▶ Aim of the task
Each line of the listing, apart from the pictures, is to be printed exactly.

▶ Dataset excerpt
+ + +
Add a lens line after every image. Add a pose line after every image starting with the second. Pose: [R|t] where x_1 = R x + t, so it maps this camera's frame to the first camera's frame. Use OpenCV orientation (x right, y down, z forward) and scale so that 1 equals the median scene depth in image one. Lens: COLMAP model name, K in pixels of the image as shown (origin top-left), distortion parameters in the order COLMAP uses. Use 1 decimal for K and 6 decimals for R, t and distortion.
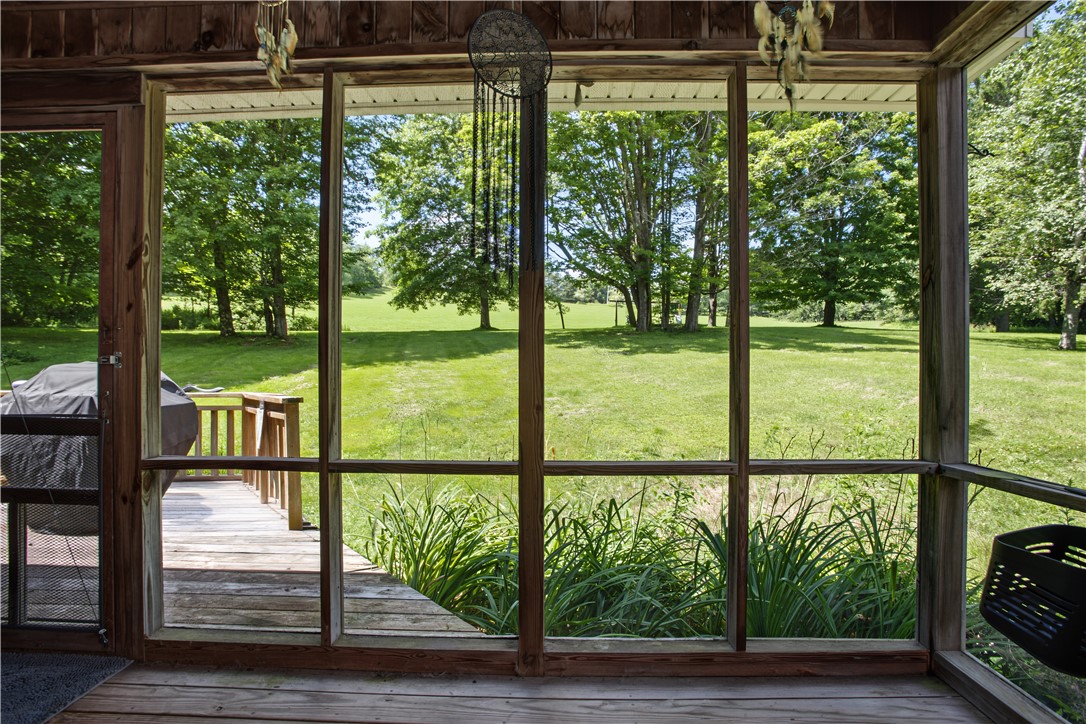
lens RADIAL K [[546.1, 0, 544.6], [0, 546.1, 383.3], [0, 0, 1]] dist [-0.119864, 0.057421]
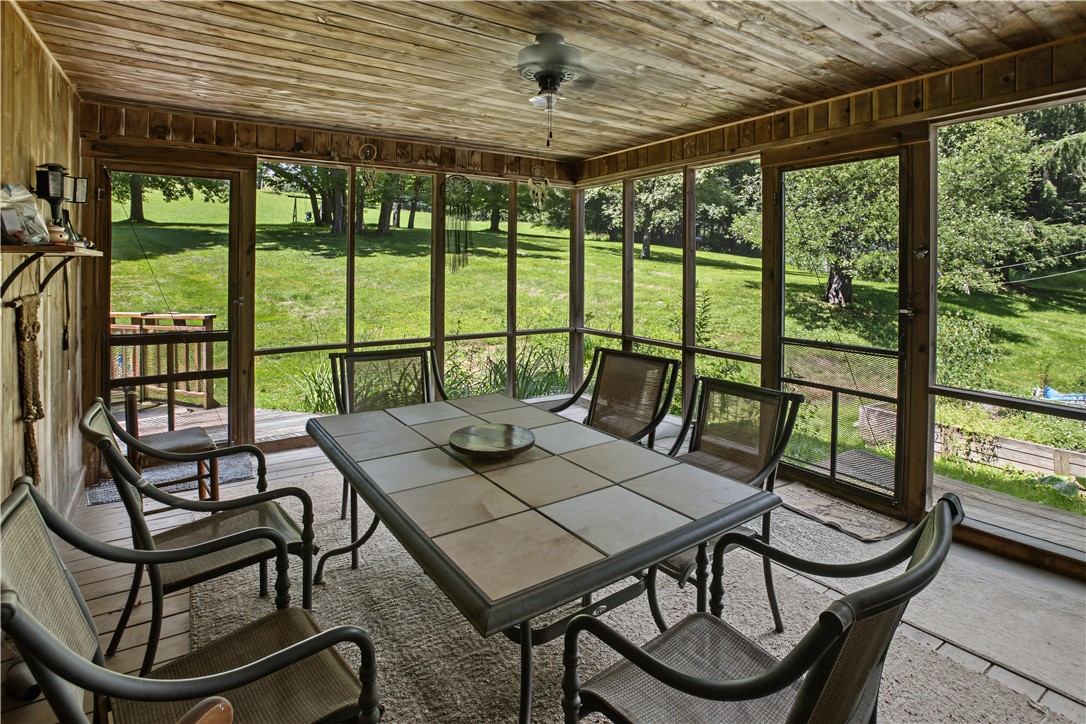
lens RADIAL K [[519.3, 0, 543.0], [0, 519.3, 362.0], [0, 0, 1]] dist [-0.000307, -0.000041]
pose [[0.829807, -0.097498, 0.549468, -0.177299], [0.009042, 0.986840, 0.161449, -0.022648], [-0.557977, -0.129003, 0.819768, -0.229638]]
+ + +
▶ Finished task
Add a lens line after every image. Add a pose line after every image starting with the second. Pose: [R|t] where x_1 = R x + t, so it maps this camera's frame to the first camera's frame. Use OpenCV orientation (x right, y down, z forward) and scale so that 1 equals the median scene depth in image one. Lens: COLMAP model name, K in pixels of the image as shown (origin top-left), distortion parameters in the order COLMAP uses. Use 1 decimal for K and 6 decimals for R, t and distortion.
lens RADIAL K [[546.1, 0, 544.6], [0, 546.1, 383.3], [0, 0, 1]] dist [-0.119864, 0.057421]
lens RADIAL K [[519.3, 0, 543.0], [0, 519.3, 362.0], [0, 0, 1]] dist [-0.000307, -0.000041]
pose [[0.829807, -0.097498, 0.549468, -0.177299], [0.009042, 0.986840, 0.161449, -0.022648], [-0.557977, -0.129003, 0.819768, -0.229638]]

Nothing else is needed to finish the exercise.